If given a spam email, the probability of that it contains the word *offer* is higher than the probability of that it does NOT contain the word *offer*, then we can infer that:

$$
P(SPAM=1 \mid OFFER=1) > P(SPAM = 1)
$$

## Proofs

$$ \begin{align}
P(SPAM=1 \mid OFFER=1) = \frac{P(SPAM=1) P(OFFER=1 \mid SPAM=1)}{P(OFFER=1)} \\
= \frac{\frac{\texttt{# of SPAM emails}}{\texttt{# of total emails}}\frac{\texttt{# of SPAM emails with the word OFFER}}{\texttt{# of SPAM emails}}}{\frac{\texttt{# of emails with the word OFFER}}{\texttt{# of total emails}}}\\
= \frac{\texttt{# of SPAM emails with the word OFFER}}{\texttt{# of emails with the word OFFER}}\\
= P(SPAM=1 \mid OFFER=1)\\
\end{align}
$$


## Bayes' Rule

$$
P(SPAM=0 \mid OFFER=1) = \frac{P(SPAM=0)P(OFFER=1 \mid SPAM=0)}{P(OFFER=1)} \\
$$



In [2]:
from naive_bayes.email_set import EmailSet
from naive_bayes.email_set import build_and_save_email_set
from naive_bayes.feature_prob import FeatureProbability

# If you haven't pickled it, then run 
build_and_save_email_set()

es = EmailSet.get()
fp = FeatureProbability.from_email_set(es)
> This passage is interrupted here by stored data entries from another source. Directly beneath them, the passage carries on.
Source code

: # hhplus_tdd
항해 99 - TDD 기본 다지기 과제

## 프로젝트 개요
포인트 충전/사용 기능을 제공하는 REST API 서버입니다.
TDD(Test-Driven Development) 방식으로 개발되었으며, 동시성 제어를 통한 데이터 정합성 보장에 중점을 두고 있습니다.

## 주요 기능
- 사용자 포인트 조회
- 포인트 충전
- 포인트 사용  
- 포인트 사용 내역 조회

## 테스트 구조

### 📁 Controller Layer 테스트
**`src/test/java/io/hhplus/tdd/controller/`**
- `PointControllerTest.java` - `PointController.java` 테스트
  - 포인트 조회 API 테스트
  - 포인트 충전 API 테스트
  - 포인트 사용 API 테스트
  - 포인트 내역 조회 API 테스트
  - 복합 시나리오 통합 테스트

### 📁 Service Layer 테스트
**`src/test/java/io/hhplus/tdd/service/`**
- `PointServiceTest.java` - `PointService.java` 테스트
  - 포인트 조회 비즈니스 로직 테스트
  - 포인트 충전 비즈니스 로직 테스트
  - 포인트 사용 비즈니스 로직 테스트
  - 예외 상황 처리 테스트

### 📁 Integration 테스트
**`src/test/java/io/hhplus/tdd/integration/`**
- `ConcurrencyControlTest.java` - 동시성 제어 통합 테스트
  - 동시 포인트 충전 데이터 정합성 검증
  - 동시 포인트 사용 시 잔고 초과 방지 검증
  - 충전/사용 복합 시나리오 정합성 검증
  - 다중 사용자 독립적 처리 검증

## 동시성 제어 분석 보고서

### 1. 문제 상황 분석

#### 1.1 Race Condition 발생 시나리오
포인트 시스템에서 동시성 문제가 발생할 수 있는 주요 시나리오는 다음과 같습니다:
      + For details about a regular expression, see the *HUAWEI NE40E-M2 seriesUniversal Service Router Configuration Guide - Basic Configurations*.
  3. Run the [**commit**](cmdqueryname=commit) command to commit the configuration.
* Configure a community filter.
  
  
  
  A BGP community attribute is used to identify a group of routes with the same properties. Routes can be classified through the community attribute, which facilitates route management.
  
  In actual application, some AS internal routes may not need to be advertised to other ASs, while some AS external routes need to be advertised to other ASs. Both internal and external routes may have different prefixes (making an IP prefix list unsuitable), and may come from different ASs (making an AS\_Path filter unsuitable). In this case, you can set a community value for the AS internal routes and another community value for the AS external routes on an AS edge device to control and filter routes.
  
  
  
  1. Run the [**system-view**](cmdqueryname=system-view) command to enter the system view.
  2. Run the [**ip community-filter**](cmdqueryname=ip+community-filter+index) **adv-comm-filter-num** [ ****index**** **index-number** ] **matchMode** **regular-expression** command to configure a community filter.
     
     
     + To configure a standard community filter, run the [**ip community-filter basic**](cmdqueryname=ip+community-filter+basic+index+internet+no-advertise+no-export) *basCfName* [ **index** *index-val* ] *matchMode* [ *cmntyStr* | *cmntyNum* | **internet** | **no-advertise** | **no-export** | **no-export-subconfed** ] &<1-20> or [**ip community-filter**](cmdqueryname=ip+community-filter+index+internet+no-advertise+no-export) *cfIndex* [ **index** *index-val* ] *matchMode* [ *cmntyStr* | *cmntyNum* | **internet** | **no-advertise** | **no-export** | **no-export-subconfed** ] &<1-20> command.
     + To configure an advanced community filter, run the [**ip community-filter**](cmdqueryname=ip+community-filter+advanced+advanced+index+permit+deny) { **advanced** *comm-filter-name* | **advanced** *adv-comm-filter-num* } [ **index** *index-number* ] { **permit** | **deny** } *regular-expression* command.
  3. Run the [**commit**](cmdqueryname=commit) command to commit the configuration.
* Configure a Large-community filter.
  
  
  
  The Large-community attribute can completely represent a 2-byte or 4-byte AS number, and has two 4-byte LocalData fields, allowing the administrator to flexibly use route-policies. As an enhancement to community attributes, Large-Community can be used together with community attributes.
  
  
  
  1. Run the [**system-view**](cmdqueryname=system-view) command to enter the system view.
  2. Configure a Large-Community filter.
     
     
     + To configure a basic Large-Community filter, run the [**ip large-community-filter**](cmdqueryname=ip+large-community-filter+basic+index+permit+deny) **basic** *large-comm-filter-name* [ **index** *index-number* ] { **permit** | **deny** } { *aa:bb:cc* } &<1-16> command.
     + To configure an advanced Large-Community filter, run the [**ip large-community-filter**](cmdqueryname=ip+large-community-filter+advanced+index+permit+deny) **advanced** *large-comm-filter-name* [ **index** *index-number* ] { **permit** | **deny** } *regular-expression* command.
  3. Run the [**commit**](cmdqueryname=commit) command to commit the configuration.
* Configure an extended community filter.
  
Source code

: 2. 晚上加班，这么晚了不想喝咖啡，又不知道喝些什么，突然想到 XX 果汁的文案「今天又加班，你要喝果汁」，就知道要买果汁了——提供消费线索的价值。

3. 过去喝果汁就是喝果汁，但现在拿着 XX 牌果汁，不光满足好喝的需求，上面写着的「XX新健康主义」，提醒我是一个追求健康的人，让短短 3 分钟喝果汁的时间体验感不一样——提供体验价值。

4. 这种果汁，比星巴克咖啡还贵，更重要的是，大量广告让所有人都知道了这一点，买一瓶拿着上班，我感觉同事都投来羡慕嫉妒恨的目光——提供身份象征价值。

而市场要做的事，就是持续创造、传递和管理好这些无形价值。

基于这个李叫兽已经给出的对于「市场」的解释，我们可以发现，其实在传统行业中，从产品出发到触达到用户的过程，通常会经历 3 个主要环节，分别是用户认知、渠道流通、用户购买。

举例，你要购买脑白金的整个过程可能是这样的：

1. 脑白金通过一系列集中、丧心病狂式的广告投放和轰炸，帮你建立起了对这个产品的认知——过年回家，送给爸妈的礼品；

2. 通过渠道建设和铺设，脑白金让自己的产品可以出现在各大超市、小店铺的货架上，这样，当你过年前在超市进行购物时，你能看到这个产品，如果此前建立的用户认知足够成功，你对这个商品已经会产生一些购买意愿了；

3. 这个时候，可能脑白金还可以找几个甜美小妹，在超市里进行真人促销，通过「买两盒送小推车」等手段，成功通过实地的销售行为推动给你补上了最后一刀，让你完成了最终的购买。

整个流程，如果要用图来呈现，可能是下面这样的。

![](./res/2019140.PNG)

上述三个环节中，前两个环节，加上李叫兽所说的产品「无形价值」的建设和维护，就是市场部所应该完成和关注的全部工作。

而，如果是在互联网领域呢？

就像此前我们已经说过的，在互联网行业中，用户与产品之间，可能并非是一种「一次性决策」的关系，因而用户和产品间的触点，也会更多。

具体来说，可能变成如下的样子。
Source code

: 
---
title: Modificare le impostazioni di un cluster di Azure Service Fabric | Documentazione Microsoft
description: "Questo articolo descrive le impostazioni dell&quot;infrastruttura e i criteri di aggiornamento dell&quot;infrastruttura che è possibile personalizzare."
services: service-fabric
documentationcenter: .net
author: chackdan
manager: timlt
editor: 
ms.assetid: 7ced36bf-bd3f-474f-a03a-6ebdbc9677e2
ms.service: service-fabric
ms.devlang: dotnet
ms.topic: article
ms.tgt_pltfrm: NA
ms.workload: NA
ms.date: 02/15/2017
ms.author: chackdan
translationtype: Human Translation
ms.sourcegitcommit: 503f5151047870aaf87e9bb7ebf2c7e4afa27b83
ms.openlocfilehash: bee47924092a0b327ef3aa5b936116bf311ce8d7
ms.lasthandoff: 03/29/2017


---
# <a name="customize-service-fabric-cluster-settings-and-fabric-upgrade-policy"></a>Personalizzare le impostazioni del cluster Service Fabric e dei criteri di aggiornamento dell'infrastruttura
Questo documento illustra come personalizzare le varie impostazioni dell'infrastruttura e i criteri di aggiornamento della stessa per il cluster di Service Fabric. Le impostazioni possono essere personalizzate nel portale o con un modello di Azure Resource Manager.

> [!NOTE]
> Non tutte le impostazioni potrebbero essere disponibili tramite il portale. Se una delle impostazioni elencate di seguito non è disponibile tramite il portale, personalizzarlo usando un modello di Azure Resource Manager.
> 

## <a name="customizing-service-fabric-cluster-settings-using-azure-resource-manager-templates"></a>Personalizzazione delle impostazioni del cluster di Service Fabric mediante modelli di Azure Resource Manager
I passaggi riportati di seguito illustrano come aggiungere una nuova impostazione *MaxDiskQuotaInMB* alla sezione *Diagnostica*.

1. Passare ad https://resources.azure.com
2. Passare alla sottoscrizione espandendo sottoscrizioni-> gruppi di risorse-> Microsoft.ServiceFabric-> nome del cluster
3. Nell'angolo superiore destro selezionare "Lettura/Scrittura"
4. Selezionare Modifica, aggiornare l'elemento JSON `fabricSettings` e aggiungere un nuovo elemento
code = es.word_encoding_dictionary.word_to_code("offer")
print "Code: %s" % code
print "Ham count: %s" % fp.class_count.ham_count
print "Spam count: %s" % fp.class_count.spam_count
print "Code count: %s" % fp.code_count[code]
print "Prob ratio: %s" % fp.code_prob_ratio(code)

Dataset already processed!
Code: 3751
Ham count: 3672
Spam count: 1500
Code count: {'spam_count': 141, 'ham_count': 61}
Prob ratio: 5.65849180328